Brian Ferentz is Iowa's offensive line coach, but he came to Iowa fresh off his gig as New England Patriots tight ends coach. Last season, Rob Gronkowski caught 17 TD passes. Brian Ferentz has helped some with the tight ends.
Suddenly, coaches and players are mentioning the 6-7, 265-pound Fiedorowicz as a potential centerpiece in the passing game.
"I still need a lot of work," Fiedorowicz said after catching two passes for 12 yards in Saturday's spring scrimmage at Kinnick Stadium. "I need to work on blocking, I dropped a couple of balls today. I'm always looking to improve."
That started to show up in the second half of last season. Over Iowa's last six games, Fiedorowicz caught 14 of his 16 receptions and all three of his touchdowns.

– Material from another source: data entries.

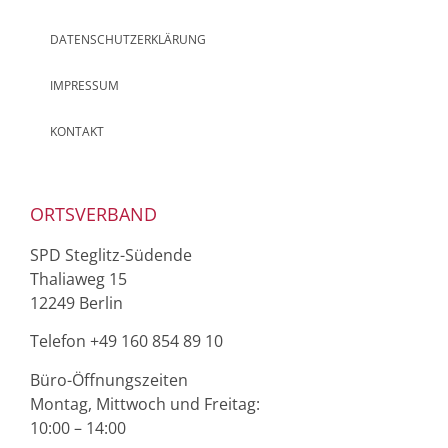
DATENSCHUTZERKLÄRUNG
IMPRESSUM
KONTAKT
ORTSVERBAND
SPD Steglitz-Südende
Thaliaweg 15
12249 Berlin
Telefon ‭+49 160 854 89 10‬
Büro-Öffnungszeiten
Montag, Mittwoch und Freitag:
10:00 – 14:00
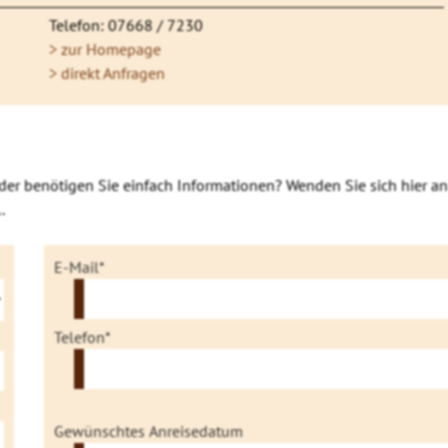
Telefon: 07668 / 7230
> zur Homepage
> direkt Anfragen
der benötigen Sie einfach Informationen? Wenden Sie sich hier an
.
E-Mail*
Telefon*
Gewünschtes Anreisedatum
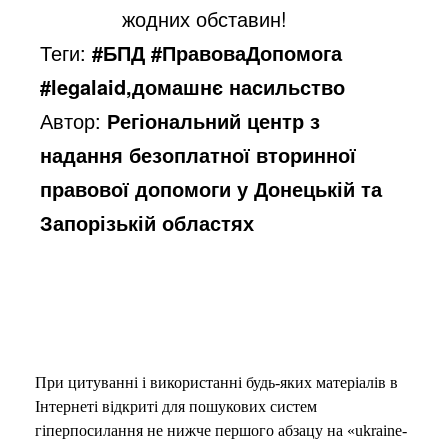
жодних обставин!
Теги:
#БПД #ПравоваДопомога
#legalaid,домашнє насильство
Автор:
Регіональний центр з
надання безоплатної вторинної
правової допомоги у Донецькій та
Запорізькій областях
При цитуванні і використанні будь-яких матеріалів в
Інтернеті відкриті для пошукових систем
гіперпосилання не нижче першого абзацу на «ukraine-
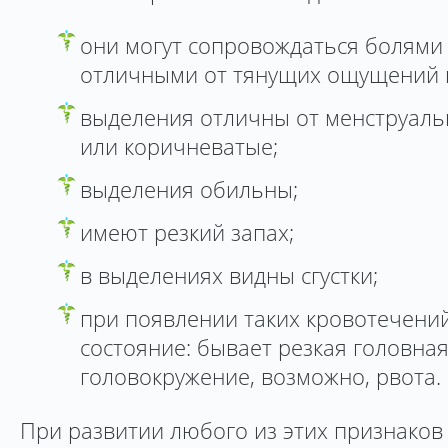
они могут сопровождаться болями 
отличными от тянущих ощущений 
выделения отличны от менструальн
или коричневатые;
выделения обильны;
имеют резкий запах;
в выделениях видны сгустки;
при появлении таких кровотечений
состояние: бывает резкая головная
головокружение, возможно, рвота.
При развитии любого из этих признако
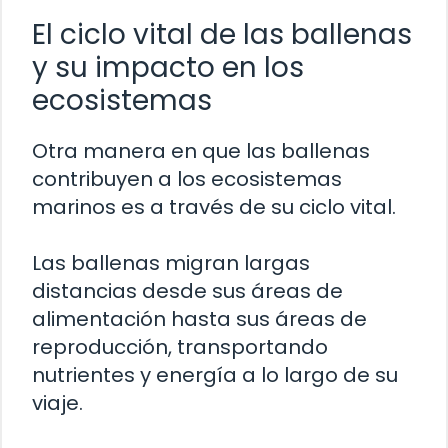
El ciclo vital de las ballenas
y su impacto en los
ecosistemas
Otra manera en que las ballenas
contribuyen a los ecosistemas
marinos es a través de su ciclo vital.
Las ballenas migran largas
distancias desde sus áreas de
alimentación hasta sus áreas de
reproducción, transportando
nutrientes y energía a lo largo de su
viaje.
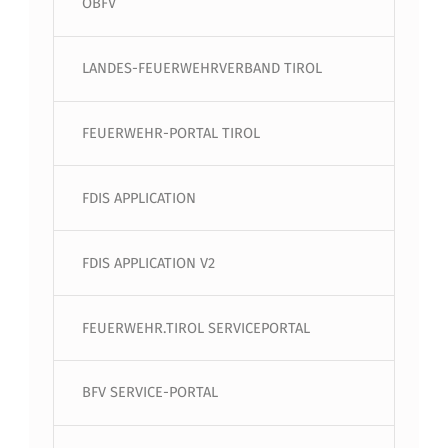
ÖBFV
LANDES-FEUERWEHRVERBAND TIROL
FEUERWEHR-PORTAL TIROL
FDIS APPLICATION
FDIS APPLICATION V2
FEUERWEHR.TIROL SERVICEPORTAL
BFV SERVICE-PORTAL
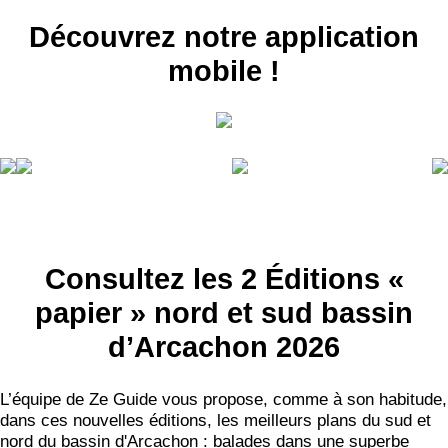
Découvrez notre application
mobile !
Consultez les 2 Éditions «
papier » nord et sud bassin
d’Arcachon 2026
L’équipe de Ze Guide vous propose, comme à son habitude,
dans ces nouvelles éditions, les meilleurs plans du sud et
nord du bassin d'Arcachon : balades dans une superbe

He's proven himself enough to be on the field in Iowa's five-wideout set. When Iowa emptied the backfield Saturday, Fiedorowicz was on the field and he was split out. Last season, Fiedorowicz didn't see time in that formation until late in the season.
"During his true freshman year, this was really new to him," Iowa coach Kirk Ferentz said. "We were asking him to do a lot of things he hadn't done in high school. Last year, he made progress but there was still an inconsistency there.
"This spring, he's clearly at a different level, which is good. That's what you hope to see in players. I think he's really ready to play football for us. He's got a lot of good gifts and skills."
Fiedorowicz said the wrinkle in Davis' passing game for him is some deeper corner and post routes, but he knows the offense will try to make a living off shorter routes.
"Deep balls are great, but the short ones count, too," Fiedorowicz said.
Last week Davis said he was high on the tight ends group. Saturday, they combined to catch nine passes.
"It's a personnel group of ours we know we need to get the ball to," quarterback James Vandenberg said. "They do a good job of catching the ball, they're all big bodies who can get space. As long as they keep catching it, we'll keep throwing it to them."
No one could walk away from Saturday's scrimmage and say they know exactly what Iowa's offense will look like on Sept. 8 against Northern Illinois at Solider Field in Chicago.
During the actual scrimmage, with downs and everything, Iowa did throw the ball 52 times to 29 rushes. Still, that might just be ironing out kinks in what seems to be fairly intricate, and new, system.
"It's going to be a fun offense, absolutely," Fiedorowicz said. "It's learning a whole new offense, it takes time."
After two seasons building, Fiedorowicz understands the concept of patience.